Sorry for the confusion. I will try reproducing the issue on my end and will update here later. Thanks!

jasonvangundy commented 3 months ago

@nytian Was there any progress here? I am actually hitting what I believe is this same issue in a different context, again. In the end it's similar code from a DF perspective. Basically:

const timeoutTask = context.df.createTimer(inFiveMinutes);
const externallyRaisedEventTask = context.df.waitForExternalEvent('configurationUpdate');
const winner = yield this.context.df.Task.any([
      timeoutTask,
      externallyRaisedEventTask,
]);
if (winner === externallyRaisedEventTask) {
      const updatedConfiguration = externallyRaisedEventTask.result as Configuration;
      const updatedInput = {
        ...originalOrchestrationInput,
        configuration: updatedConfiguration,
      };
      logger.info(`configurationUpdatedEvent: new input: ${JSON.stringify(updatedInput`);
      timeoutTask.cancel();
      context.df.continueAsNew(updatedInput);
      return;
 } 

This results in an infinite loop.
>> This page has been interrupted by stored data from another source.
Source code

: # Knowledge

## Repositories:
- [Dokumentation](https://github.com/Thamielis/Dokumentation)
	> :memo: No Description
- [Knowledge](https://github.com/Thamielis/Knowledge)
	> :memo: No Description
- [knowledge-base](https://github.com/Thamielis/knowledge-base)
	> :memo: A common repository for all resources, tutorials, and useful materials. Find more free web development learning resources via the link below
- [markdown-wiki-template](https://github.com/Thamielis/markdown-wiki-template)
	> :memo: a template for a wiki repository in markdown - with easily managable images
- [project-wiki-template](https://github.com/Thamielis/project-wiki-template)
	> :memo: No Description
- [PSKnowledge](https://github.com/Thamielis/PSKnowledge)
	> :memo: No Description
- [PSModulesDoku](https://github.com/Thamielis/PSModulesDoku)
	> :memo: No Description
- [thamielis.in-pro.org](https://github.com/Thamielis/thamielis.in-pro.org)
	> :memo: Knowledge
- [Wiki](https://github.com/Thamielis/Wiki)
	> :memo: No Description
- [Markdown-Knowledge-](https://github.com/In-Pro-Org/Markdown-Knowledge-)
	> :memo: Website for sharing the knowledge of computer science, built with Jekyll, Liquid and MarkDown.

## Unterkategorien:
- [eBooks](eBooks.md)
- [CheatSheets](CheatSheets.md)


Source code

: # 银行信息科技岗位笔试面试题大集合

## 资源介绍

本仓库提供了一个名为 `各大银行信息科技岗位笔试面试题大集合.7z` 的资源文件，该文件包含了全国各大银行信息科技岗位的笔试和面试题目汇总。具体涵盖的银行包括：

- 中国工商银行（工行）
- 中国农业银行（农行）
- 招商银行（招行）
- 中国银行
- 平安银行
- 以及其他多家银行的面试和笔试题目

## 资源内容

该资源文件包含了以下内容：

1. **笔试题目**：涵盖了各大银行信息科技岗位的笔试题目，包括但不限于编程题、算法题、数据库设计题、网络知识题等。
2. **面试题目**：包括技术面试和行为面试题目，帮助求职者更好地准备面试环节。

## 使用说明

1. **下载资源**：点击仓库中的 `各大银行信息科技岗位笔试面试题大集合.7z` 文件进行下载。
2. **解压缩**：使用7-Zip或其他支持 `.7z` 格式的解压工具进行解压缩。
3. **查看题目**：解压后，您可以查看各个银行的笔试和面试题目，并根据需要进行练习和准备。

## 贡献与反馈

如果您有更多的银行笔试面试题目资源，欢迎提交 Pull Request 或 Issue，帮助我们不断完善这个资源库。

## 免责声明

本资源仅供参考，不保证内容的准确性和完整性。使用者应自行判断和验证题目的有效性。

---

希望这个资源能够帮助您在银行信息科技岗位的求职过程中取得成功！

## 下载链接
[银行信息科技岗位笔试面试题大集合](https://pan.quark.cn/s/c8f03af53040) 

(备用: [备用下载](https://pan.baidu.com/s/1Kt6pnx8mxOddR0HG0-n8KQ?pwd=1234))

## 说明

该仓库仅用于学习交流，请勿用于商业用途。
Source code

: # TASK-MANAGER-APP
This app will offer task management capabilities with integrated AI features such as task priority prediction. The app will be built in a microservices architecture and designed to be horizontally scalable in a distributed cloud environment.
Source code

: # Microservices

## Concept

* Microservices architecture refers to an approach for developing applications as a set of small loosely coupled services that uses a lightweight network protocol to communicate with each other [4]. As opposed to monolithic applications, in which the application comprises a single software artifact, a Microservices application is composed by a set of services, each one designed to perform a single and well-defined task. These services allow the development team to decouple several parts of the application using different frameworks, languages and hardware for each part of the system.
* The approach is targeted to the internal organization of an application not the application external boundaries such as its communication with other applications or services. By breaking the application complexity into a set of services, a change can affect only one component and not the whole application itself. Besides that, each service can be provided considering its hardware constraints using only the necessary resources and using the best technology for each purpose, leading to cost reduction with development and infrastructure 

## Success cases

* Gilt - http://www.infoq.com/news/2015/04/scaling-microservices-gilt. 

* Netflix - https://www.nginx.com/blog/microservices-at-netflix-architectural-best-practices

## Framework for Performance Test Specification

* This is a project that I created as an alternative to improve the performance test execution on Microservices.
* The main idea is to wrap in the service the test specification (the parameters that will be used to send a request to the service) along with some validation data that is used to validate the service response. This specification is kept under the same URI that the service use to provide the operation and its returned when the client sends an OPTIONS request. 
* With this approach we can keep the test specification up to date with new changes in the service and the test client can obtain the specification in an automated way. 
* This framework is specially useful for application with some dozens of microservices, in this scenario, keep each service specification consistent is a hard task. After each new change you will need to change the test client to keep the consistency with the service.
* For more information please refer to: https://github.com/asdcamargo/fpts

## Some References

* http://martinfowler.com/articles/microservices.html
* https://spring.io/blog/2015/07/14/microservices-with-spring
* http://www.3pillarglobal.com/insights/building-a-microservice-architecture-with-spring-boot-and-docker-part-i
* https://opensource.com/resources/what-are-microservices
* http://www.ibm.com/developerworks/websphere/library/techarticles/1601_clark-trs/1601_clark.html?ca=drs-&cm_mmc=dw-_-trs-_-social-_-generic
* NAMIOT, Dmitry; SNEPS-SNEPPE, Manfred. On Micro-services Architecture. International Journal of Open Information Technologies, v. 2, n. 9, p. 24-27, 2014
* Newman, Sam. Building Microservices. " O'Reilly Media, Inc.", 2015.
My logs showcase that the behavior on continueAsNew is that when the the two tasks are yielded DF immediately responds with the externallyRaisedEventTask from the prior execution.

The expected behavior is that, because continueAsNew has been called, and these tasks are recreated, DF should be waiting for a new event to be raised.

Interestingly, I had a bug in my code originally. I had forgotten to call timeoutTask.cancel() when the external event won. In that case the timer halted execution for the remainder of its time, as expected. When the timer was up, the code executed as I would expect. This issue only cropped up when I added in the timeoutTask.cancel().

I humbly disagree that this issue should be categorized as "ease of use". To me it seems like I'm trying to use the framework exactly as it is documented and designed. Again, I am absolutely loving durable functions! This one has just reared its head on me multiple times now and is pretty painful to work around.

jasonvangundy commented 3 months ago

Another interesting addition. If I add a pause between the timer cancel and the continueAsNew, it does not cause an infinite loop. I.e.

timeoutTask.cancel();
yield context.df.createTimer(inFiveSeconds);
context.df.continueAsNew(updatedInput);

Is there potentially a race with the cancellation operation and the purging of history (as part of continueAsNew) such that some history remains behind and impacts subsequent executions?